February 24, 2021 @ 3:00 pm - 4:30 pm
Faculté des Lettres et Sciences Humaines, CRILLASH, Université des Antilles
Click here to register for the Zoom session.
In December 1958, Aimé Césaire published “Mémorial de Louis Delgrès” for the first time. Standing as one of Césaire’s most prominent works, the poem recalls the story of the Guadeloupeans who fought against Bonaparte’s army in May 1802. The French Consul needed to end the colony’s “semiautonomous regime” (Dubois 319) and wanted to restore slavery that had been abolished in 1794. Led by Louis Delgrès, an experimented Martiniquan officer, the Guadeloupean freedom fighters were defeated.

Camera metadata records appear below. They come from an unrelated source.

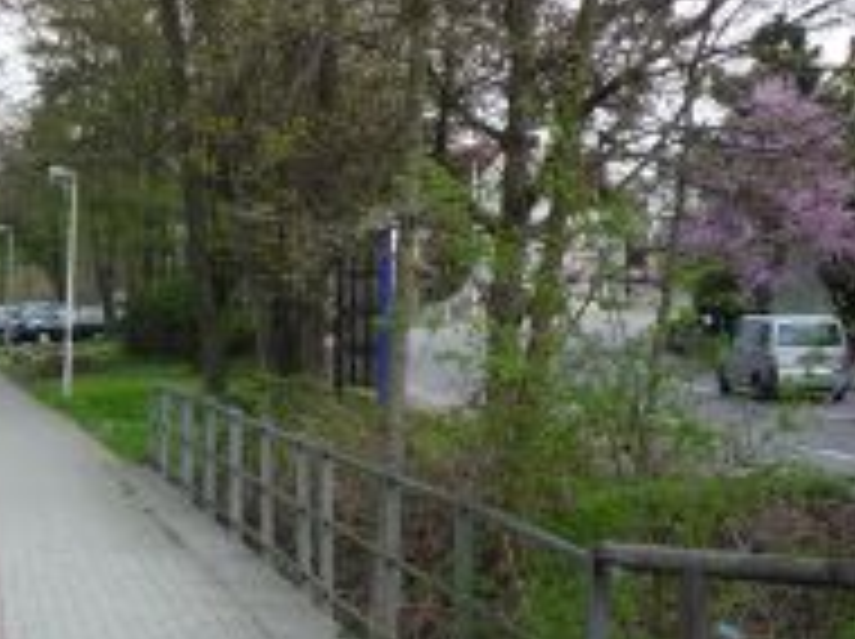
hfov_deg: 23.2
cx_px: 0
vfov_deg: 18.2
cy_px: 351
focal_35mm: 81
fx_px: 1998
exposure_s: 1/250
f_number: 4
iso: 100
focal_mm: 5.2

And as an ultimate maneuver, they chose to blow up themselves when the French troops step foot in their last refuge, a redoubt they had built on the upper hill of Morne Matouba. In singing Delgrès’s and his companions’ heroism, Aimé Césaire embraces the ancient traditions of epic poetry: he compares Delgrès to multiple mythological figures, and composes an architecture of phosphorescent melodies and unfathomable images. Accordingly, the poem epitomizes the writer’s desire of creating hallowed Caribbean roots. Indeed, Césaire not only describes the 1802’s epic battles but the poet also focuses on the crucial role of Guadeloupean natural landscape within the war. For it is ultimately through this landscape that Delgrès’s epic memory speaks to the contemporary Antilleans. Noël-Ferdinand’s talk will discuss how the epic form and ecopoetic texture of “Mémorial de Louis Delgrès” unveil Aimé Césaire’s poetical and ethical quests.